Frank Richard Stranahan was born August 5th, 1922 in Toledo, Ohio, the son of R.A. Stranahan, founder of the highly successful Champion Spark Plug Company. Frank learned the game of golf at the storied Inverness Club, where he received instruction from the legend Byron Nelson who served as the club’s professional from 1940-1944. This laid the foundation for what many golf historians consider one of the finest careers in the history of the game.

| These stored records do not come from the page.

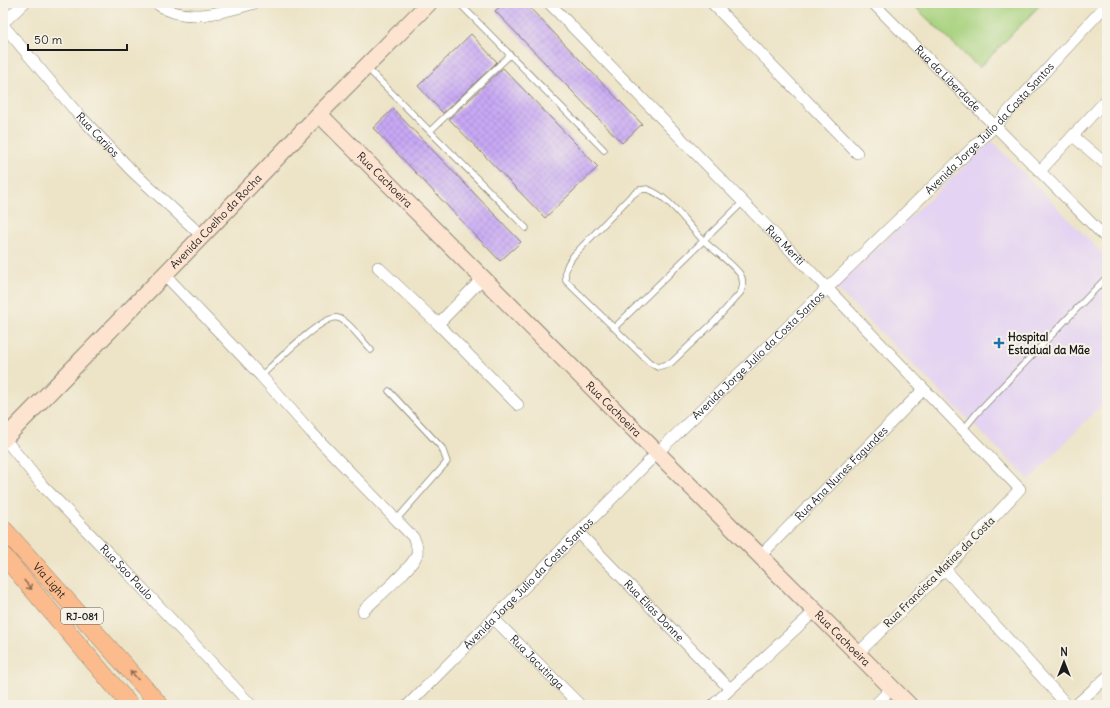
<svg xmlns="http://www.w3.org/2000/svg" width="1110" height="708" font-family="Delius,sans-serif">
<style>
.built{fill:#e4d3f2}
.pitch{fill:#a7d27e;stroke:#62774d}
.building{fill:url(#building-cross-hatch)}
.lines{fill:none;stroke-linecap:round;stroke-linejoin:round}
.service-casing{stroke:#848072;stroke-width:7}
.minor-casing{stroke:#848072;stroke-width:12}
.secondary-casing{stroke:#848072;stroke-width:18}
.primary-casing{stroke:#848072;stroke-width:18}
.service{stroke:#fff;stroke-width:5.5}
.minor{stroke:#fff;stroke-width:11}
.secondary{stroke:#fde4d1;stroke-width:16}
.primary{stroke:#fbbb8c;stroke-width:17}
.oneway{stroke:#8c6c54}
.poi-dot{fill:#1f6fb2;stroke:#f7f3e8;stroke-width:1.5}
.labels{text-anchor:middle;dominant-baseline:central;stroke-width:4;stroke-linejoin:round;paint-order:stroke}
.shield{fill:#f7f3e8;stroke:#5e5c59;stroke-width:1}
.shield-label{font-size:10px;font-weight:bold;fill:#1c1c1c}
.street-label{font-size:11px;fill:#1c1c1c;stroke:#f7f3e8}
.poi-label{font-size:11px;font-weight:bold;fill:#1c1c1c;stroke:#f7f3e8;text-anchor:start}
</style>
<defs>
<pattern id="building-cross-hatch" width="8" height="8" patternUnits="userSpaceOnUse"><rect width="8" height="8" fill="#c7a8f4"/><path d="M0 0l8 8M0 8l8-8" fill="none" stroke="#aa90d1"/></pattern>
</defs>
<rect width="100%" height="100%" fill="#f7f3e8"/>
<filter id="ink" filterUnits="userSpaceOnUse"><feTurbulence type="fractalNoise" baseFrequency=".025" numOctaves="2"/><feDisplacementMap in="SourceGraphic" scale="8" xChannelSelector="R" yChannelSelector="G"/><feConvolveMatrix kernelMatrix="1 2 1 2 8 2 1 2 1" color-interpolation-filters="sRGB"/></filter>
<filter id="wash" filterUnits="userSpaceOnUse"><feTurbulence type="fractalNoise" baseFrequency=".012" numOctaves="4" result="noise"/><feDisplacementMap in="SourceGraphic" scale="16" xChannelSelector="R" yChannelSelector="G"/><feGaussianBlur stdDeviation="0.9" result="paint"/><feColorMatrix in="noise" values="0 0 0 0 0 0 0 0 0 0 0 0 0 0 0 0 0 1.4 0 .05"/><feComposite in="paint" operator="in"/></filter>
<g filter="url(#wash)">
<rect width="100%" height="100%" fill="#ede4c7"/>
<polygon class="built" points="992,141 1107,258 1107,399 1029,480 835,287"/>
<polygon class="pitch" points="911,3 1042,3 979,68"/>
<g id="blocks">
<g class="building">
<polygon points="504,3 525,3 642,124 622,143 495,11"/>
<polygon points="471,34 497,62 443,113 418,86"/>
<polygon points="503,68 598,167 545,218 449,119"/>
<polygon points="393,109 521,242 500,261 373,128"/>
</g>
</g>
</g>
<g filter="url(#ink)">
<use href="#blocks" fill-opacity="0" stroke="#848072" stroke-width="1"/>
<g class="lines">
<g class="service-casing">
<g id="service">
<polyline points="459,3 604,150"/>
<polyline points="367,68 526,228"/>
<polyline points="430,131 510,55"/>
<path d="M647 189C671 197 686 224 704 241 715 252 730 261 740 274 744 280 743 286 741 292L715 321 671 363 657 367 649 362 566 281C564 270 567 264 574 255L630 197 639 190Z"/>
<polyline points="615,327 743,202"/>
<path d="M261 376C274 364 323 314 338 318 348 320 363 342 371 350"/>
<polyline points="389,391 442,448 447,462 397,519"/>
<polyline points="963,430 977,413 1106,278"/>
</g>
</g>
<g class="minor-casing">
<g id="minor">
<path d="M156 3C184 25 225 12 255 3"/>
<path id="s1" d="M549 3 827 288 1020 489 945 569 857 654"/>
<polyline points="712,3 857,153"/>
<path id="s2" d="M873 3 1107 239"/>
<polyline points="3,23 24,3"/>
<path id="s3" d="M3 25 77 113 132 171 202 236"/>
<polyline points="1073,136 1107,165"/>
<polyline points="1040,171 1107,99"/>
<polyline points="378,267 438,324"/>
<path d="M165 275 261 376 311 432 413 537C416 543 418 547 417 554 413 568 374 600 363 611"/>
<polyline points="483,278 438,324 518,405"/>
<path id="s4" d="M4 438 42 485 129 574 251 705"/>
<path id="s5" d="M579 533 730 689"/>
<path id="s6" d="M760 556 923 390"/>
<polyline points="945,569 1067,705"/>
<path id="s7" d="M494 619 580 705"/>
<path id="s8" d="M408 705 657 453 995 126 1107 4"/>
<polyline points="713,705 815,611"/>
<polyline points="875,705 892,688"/>
<polyline points="1076,705 1107,677"/>
</g>
</g>
<g class="secondary-casing">
<g id="secondary">
<path id="s9" d="M319 114 909 705"/>
<path id="s10" d="M3 440 202 236 319 114 429 3"/>
</g>
</g>
<g class="primary-casing">
<g id="primary">
<path id="s11" d="M3 528 160 705"/>
<polyline points="3,555 130,705"/>
</g>
</g>
<use href="#service" class="service"/>
<use href="#minor" class="minor"/>
<use href="#secondary" class="secondary"/>
<use href="#primary" class="primary"/>
</g>
<defs><path id="oneway-shaft" d="M-6 0H5M1.5-3L5.5 0L1.5 3" fill="none" stroke-width="1.6" stroke-linecap="round" stroke-linejoin="round"/></defs>
<g class="oneway">
<use href="#oneway-shaft" transform="translate(28 585) rotate(50)"/>
<use href="#oneway-shaft" transform="translate(134 675) rotate(-132)"/>
</g>
</g>
<path class="poi-dot" d="M997 337h4v4h4v4h-4v4h-4v-4h-4v-4h4z"/>
<g class="labels">
<rect class="shield" x="61" y="608" width="42" height="16" rx="3"/>
<g class="shield-label">
<text x="82" y="616">RJ-081</text>
</g>
<g class="street-label">
<text stroke="none"><textPath href="#s2" startOffset="106">Rua da Liberdade</textPath></text>
<text stroke="none"><textPath href="#s8" startOffset="819">Avenida Jorge Julio da Costa Santos</textPath></text>
<text stroke="none"><textPath href="#s3" startOffset="145">Rua Carijos</textPath></text>
<text stroke="none"><textPath href="#s9" startOffset="93">Rua Cachoeira</textPath></text>
<text stroke="none"><textPath href="#s10" startOffset="305">Avenida Coelho da Rocha</textPath></text>
<text stroke="none"><textPath href="#s1" startOffset="338">Rua Meriti</textPath></text>
<text stroke="none"><textPath href="#s8" startOffset="495">Avenida Jorge Julio da Costa Santos</textPath></text>
<text stroke="none"><textPath href="#s9" startOffset="417">Rua Cachoeira</textPath></text>
<text stroke="none"><textPath href="#s6" startOffset="116">Rua Ana Nunes Fagundes</textPath></text>
<text stroke="none"><textPath href="#s4" startOffset="182">Rua Sao Paulo</textPath></text>
<text transform="translate(939 572) rotate(-45)">Rua Francisca Matias da Costa</text>
<text stroke="none"><textPath href="#s11" startOffset="70">Via Light</textPath></text>
<text stroke="none"><textPath href="#s8" startOffset="171">Avenida Jorge Julio da Costa Santos</textPath></text>
<text stroke="none"><textPath href="#s5" startOffset="108">Rua Elias Donne</textPath></text>
<text stroke="none"><textPath href="#s9" startOffset="741">Rua Cachoeira</textPath></text>
<text stroke="none"><textPath href="#s7" startOffset="61">Rua Jacutinga</textPath></text>
</g>
<g class="poi-label">
<text x="1008" y="337">Hospital<tspan x="1008" dy="13">Estadual da Mãe</tspan></text>
</g>
</g>
<rect width="1110" height="708" fill="none" stroke="#f7f3e8" stroke-width="16"/>
<g transform="translate(1064 662)" stroke="#f7f3e8" stroke-width="3" paint-order="stroke">
<path d="M0-3L7 15L0 10L-7 15Z" fill="#1c1c1c"/>
<text y="-6" font-size="11" font-weight="bold" text-anchor="middle" fill="#1c1c1c">N</text>
</g>
<path d="M28 44v6h99v-6" fill="none" stroke="#1c1c1c" stroke-width="2"/>
<text x="34" y="44" font-size="12" fill="#1c1c1c" stroke="#f7f3e8" stroke-width="3" paint-order="stroke">50 m</text>
</svg>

Frank won the 1940 Toledo District Junior Championship and the Inverness Club Championship before claiming the 1941 and 1942 Ohio Amateur Championships. His golf career was interrupted for nearly two years while he served his country as an Army Air Corps pilot during World War II, but “Stranny”, as he was known to his fellow competitors, was able to to resume his winning ways quickly. From 1945 until he turned professional following his loss to Arnold Palmer in the fifth round of the 1954 U.S. Amateur Championship. Frank won a remarkable 51 amateur titles. Among his most significant victories were:
During this period, Frank also finished in the runner-up position in the 1947 Masters (tied with Byron Nelson behind Jimmy Demaret) and in the 1952 and 1953 (behind Ben Hogan) British Opens. According to PGA Tour records, Frank won six tournaments, was runner-up seven times, and posted 67 top 10’s in a combined amateur and pro career that lasted through the 1964 season, when he retired from competition. His most notable win as a professional came in the 1958 Los Angeles Open.
Frank was also ahead of his time with respect to fitness. He was known as “The Toledo Strongman” and traveled to tournaments with his own weightlifting equipment decades before intense training regimens became the norm for PGA Tour players. Following his retirement from competitive golf, in addition to earning a Master’s degree in business from the University of Pennsylvania’s Wharton School of Finance, Frank also became a prolific long distance runner, competing in 102 marathons. He continued to win bodybuilding and weightlifting championships well into his 70’s.
The Toledo Junior Golf Association has presented the Frank Stranahan “Player of the Year Award” every year since 1973. According to the Associations website, “Just as Frank Stranahan did, the recipient of this award must not only have fine playing abilities, but more important, they must display those qualities of fair play, honesty, and respect for fellow competitors, sportsmanship, and dedication.
Frank Stranahan passed away on June 23, 2013 at the age of 90. Frank’s golf career may have been best summed up in the Toledo Blade, where it was written shortly after his passing that he “was born into a Toledo industrialist family and went on to combine privilege with talent and hard work to become the greatest amateur golfer in the world of his era.”